_To-do item_:
In the entries below, find each line with the word "блюдо" and return it.

[Records for the task — start]

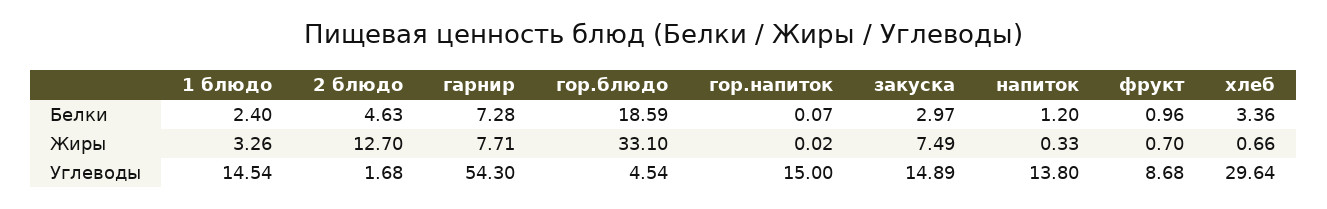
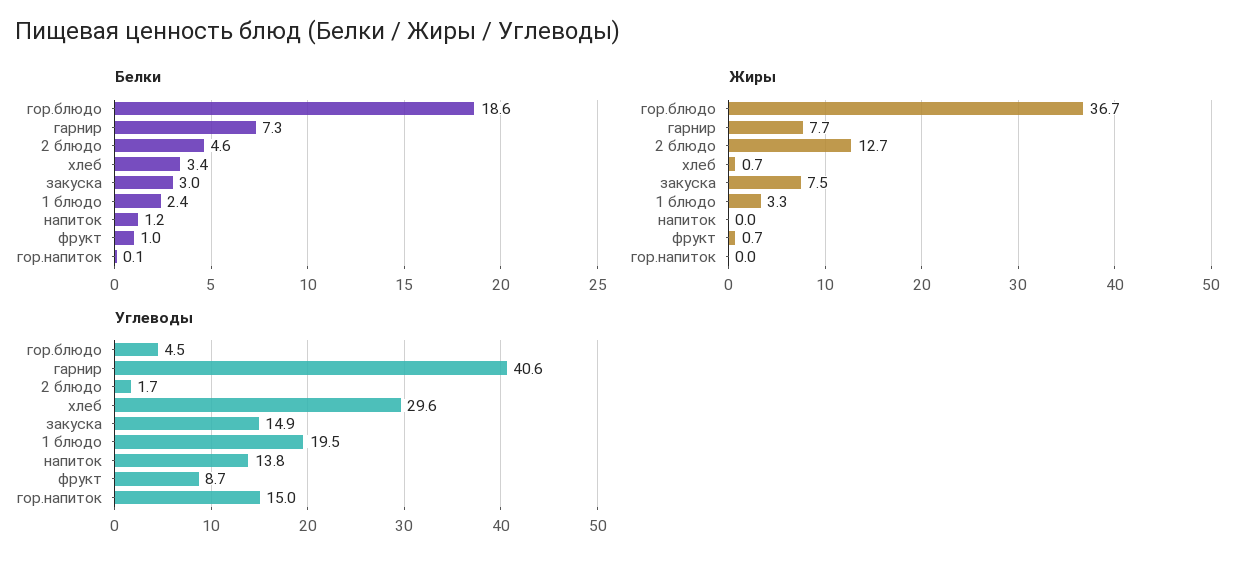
  {
    "Белки": {
      "1 блюдо": 2.4,
      "2 блюдо": 4.63,
      "гарнир": 7.28,
      "гор.блюдо": 18.59,
      "гор.напиток": 0.07,
      "закуска": 2.97,
      "напиток": 1.2,
      "фрукт": 0.96,
      "хлеб": 3.36
    },
    "Жиры": {
      "1 блюдо": 3.26,
      "2 блюдо": 12.7,
      "гарнир": 7.71,
-     "гор.блюдо": 33.1,
+     "гор.блюдо": 36.7,
      "гор.напиток": 0.02,
      "закуска": 7.49,
-     "напиток": 0.33,
+     "напиток": 0,
      "фрукт": 0.7,
      "хлеб": 0.66
    },
    "Углеводы": {
-     "1 блюдо": 14.54,
+     "1 блюдо": 19.5,
      "2 блюдо": 1.68,
-     "гарнир": 54.3,
+     "гарнир": 40.6,
      "гор.блюдо": 4.54,
      "гор.напиток": 15,
      "закуска": 14.89,
      "напиток": 13.8,
      "фрукт": 8.68,
      "хлеб": 29.64
    }
  }

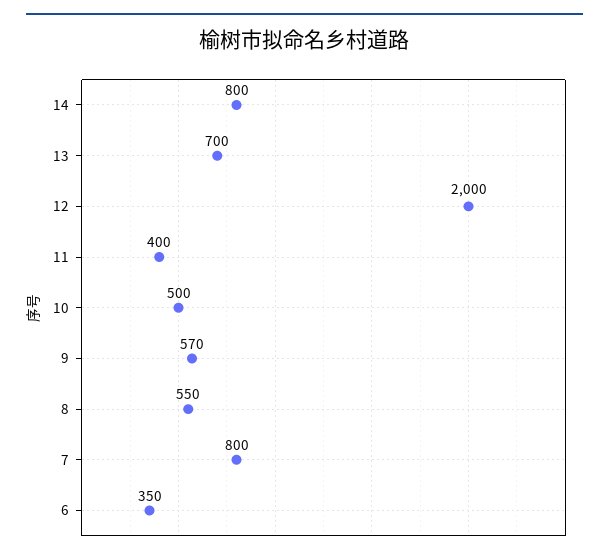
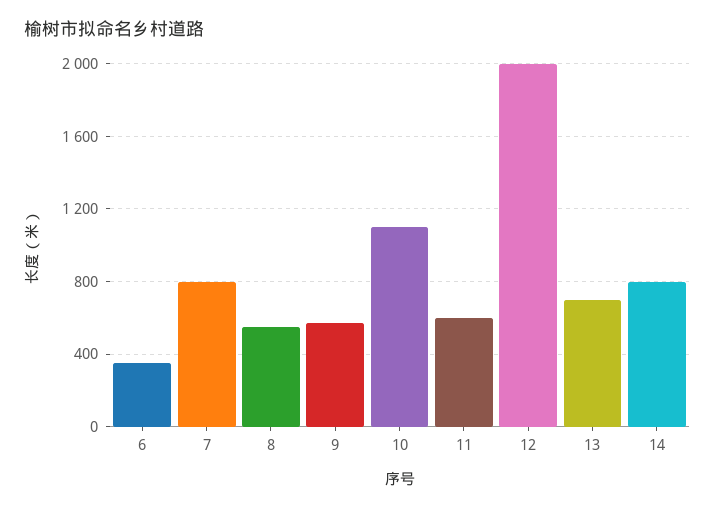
  {
    "14": 800,
    "13": 700,
    "12": 2000,
-   "11": 400,
+   "11": 600,
-   "10": 500,
+   "10": 1100,
    "9": 570,
    "8": 550,
    "7": 800,
    "6": 350
  }

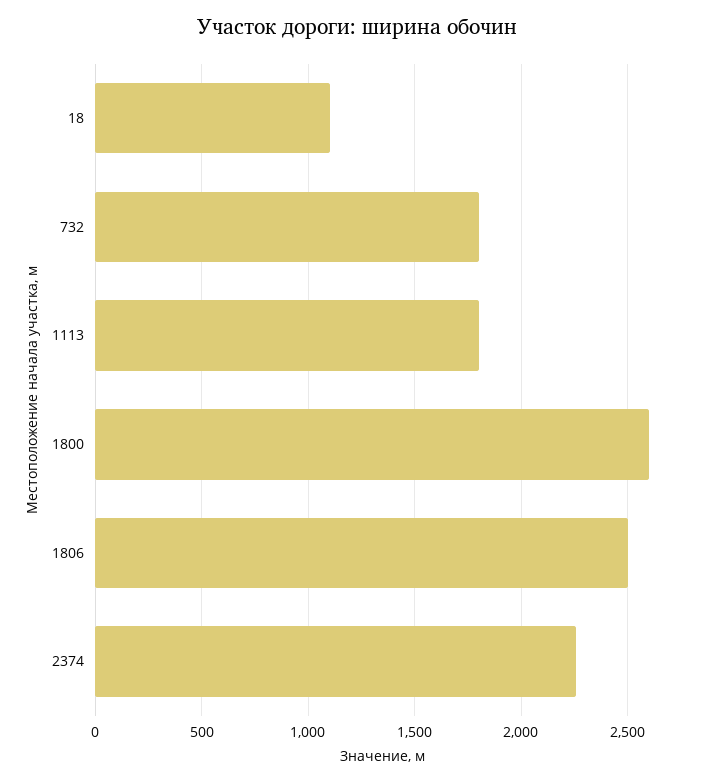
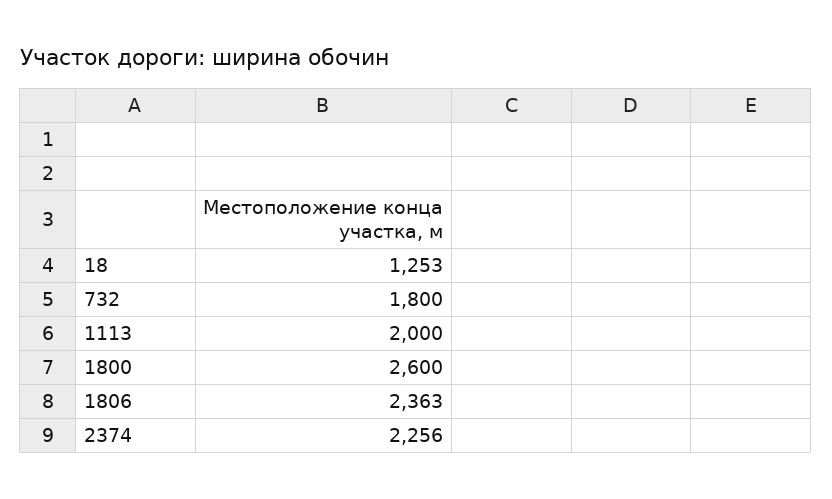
  {
-   "18": 1100,
+   "18": 1253,
    "732": 1800,
-   "1113": 1800,
+   "1113": 2000,
    "1800": 2600,
-   "1806": 2500,
+   "1806": 2363,
    "2374": 2256
  }

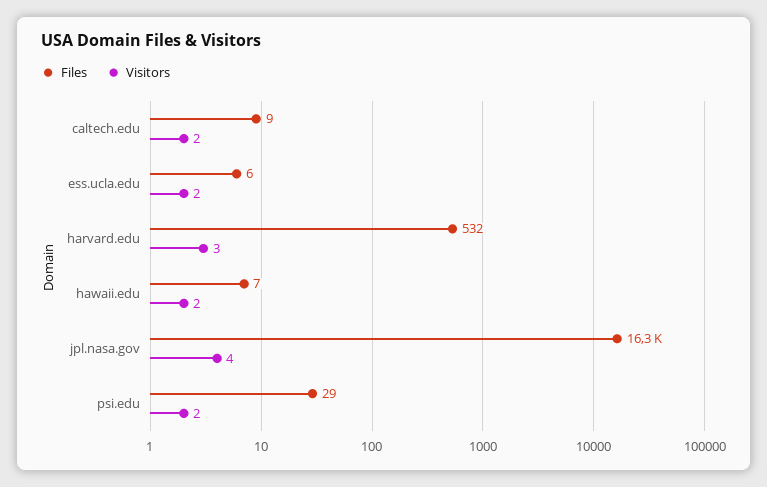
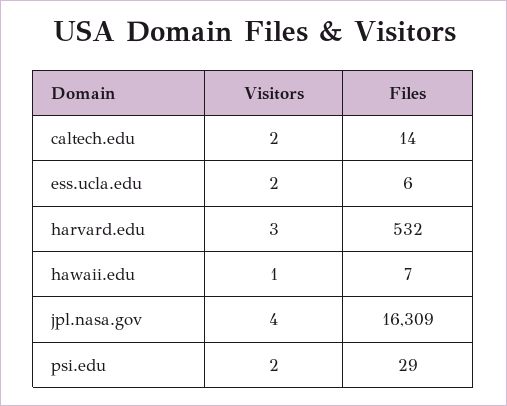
  {
    "Files": {
-     "caltech.edu": 9,
+     "caltech.edu": 14,
      "ess.ucla.edu": 6,
      "harvard.edu": 532,
      "hawaii.edu": 7,
      "jpl.nasa.gov": 16309,
      "psi.edu": 29
    },
    "Visitors": {
      "caltech.edu": 2,
      "ess.ucla.edu": 2,
      "harvard.edu": 3,
-     "hawaii.edu": 2,
+     "hawaii.edu": 1,
      "jpl.nasa.gov": 4,
      "psi.edu": 2
    }
  }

[Records for the task — finish]

_Exercise output_:
      "1 блюдо": 2.4,
      "2 блюдо": 4.63,
      "гор.блюдо": 18.59,
      "1 блюдо": 3.26,
      "2 блюдо": 12.7,
-     "гор.блюдо": 33.1,
+     "гор.блюдо": 36.7,
-     "1 блюдо": 14.54,
+     "1 блюдо": 19.5,
      "2 блюдо": 1.68,
      "гор.блюдо": 4.54,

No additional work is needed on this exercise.